Brief 1: In the essay about an introvert cooking dinner for 80, how old was the neighbor Sanford?
Brief 2: Continue the essay about an introvert cooking dinner for 80, starting after its last sentence.

Document excerpt:
An Introvert Cooks Dinner for 80—and Learns Something About Community
The first time I heard the expression “There’s no ‘I’ in ‘team,’” I swore off organized school sports. I told my coach and teachers I was too busy practicing the saxophone (contentedly alone, in my room), to come to practice. I was too busy helping my 80-year-old neighbor, Sanford, shovel manure out of his barn on weekends. I was too busy with my studies.
All of us—even the reticent loners like myself, were able to pitch in.
It was true that I wanted to get better at the sax. And sure, I wanted good grades. And I far preferred the company of Sanford to a crowd of identically clad teenagers practicing groupthink out on a sports field. But more to the point, I couldn’t function in an environment where there was no “I.”
Intuitively, I knew this was not something to admit in public. There was something shameful in my resistance toward working in groups.

Dataset extract:
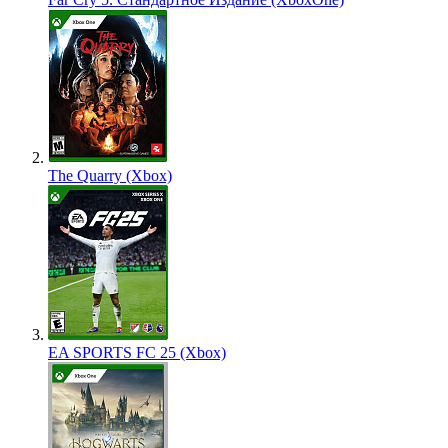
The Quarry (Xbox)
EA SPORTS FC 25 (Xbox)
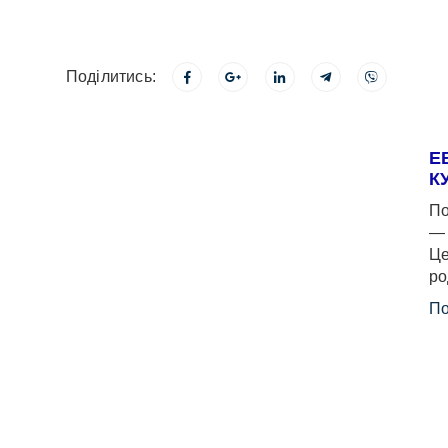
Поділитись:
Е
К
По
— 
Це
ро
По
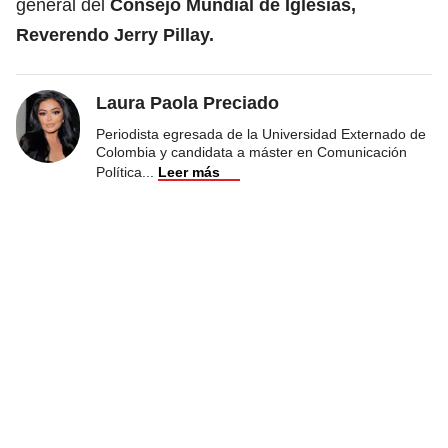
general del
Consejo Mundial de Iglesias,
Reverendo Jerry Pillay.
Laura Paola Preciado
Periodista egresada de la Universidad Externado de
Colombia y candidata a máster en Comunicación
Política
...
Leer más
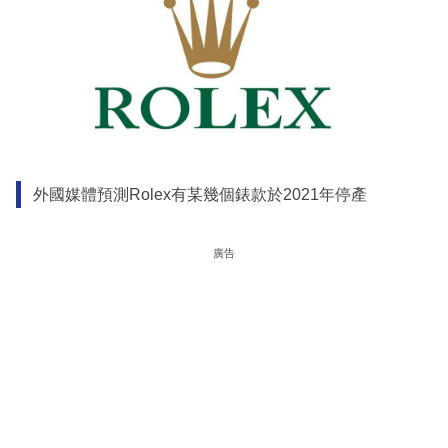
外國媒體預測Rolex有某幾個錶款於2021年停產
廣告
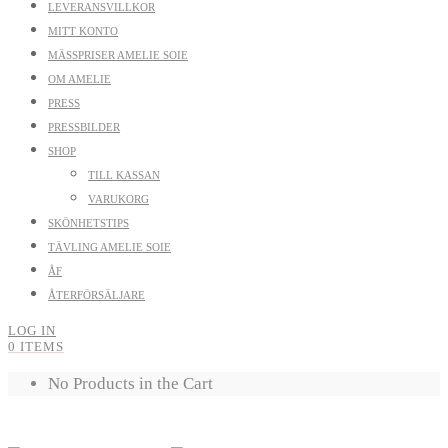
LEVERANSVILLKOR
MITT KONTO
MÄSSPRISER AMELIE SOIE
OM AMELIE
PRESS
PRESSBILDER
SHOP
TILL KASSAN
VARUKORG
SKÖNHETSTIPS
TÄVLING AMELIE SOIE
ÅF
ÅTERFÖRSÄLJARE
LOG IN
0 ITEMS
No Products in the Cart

---

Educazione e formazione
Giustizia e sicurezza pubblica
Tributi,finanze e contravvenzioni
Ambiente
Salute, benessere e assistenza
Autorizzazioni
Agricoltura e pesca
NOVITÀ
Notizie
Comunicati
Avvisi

Expected answer 1: Sanford was 80 years old.

Expected answer 2:
As I moved through school and on to college, I was distressed to learn that the teamwork mentality had infected higher learning as well. The syllabus for each class made it seem as though group projects would lighten our workloads and make learning fun. For me, it had the opposite effect. The strain of attending meetings with other students wore at my spirit.
As I neared the end of grad school, my classmates dreaded the isolation of writing their dissertations. I relished the idea.
My allergy to group activity became a source of mirth with Bob. “You’re studying community development, but you want to live like a hermit,” he teased.
He was right. I wanted a quiet life, high in these hills I’d known since childhood. I love my solitude. I also love my community. But I don’t think my independent nature has ever been unusual in this town.
Loner history
Sap Bush Hollow Farm and the surrounding lands had the unique distinction 200 years ago as being the only patch of ground so completely worthless that the land could be freely purchased. New York state was originally settled through the Dutch patroon system, where wealthy landlords held vast tracts of property and the farmers who worked the individual plots had to pay rent for life.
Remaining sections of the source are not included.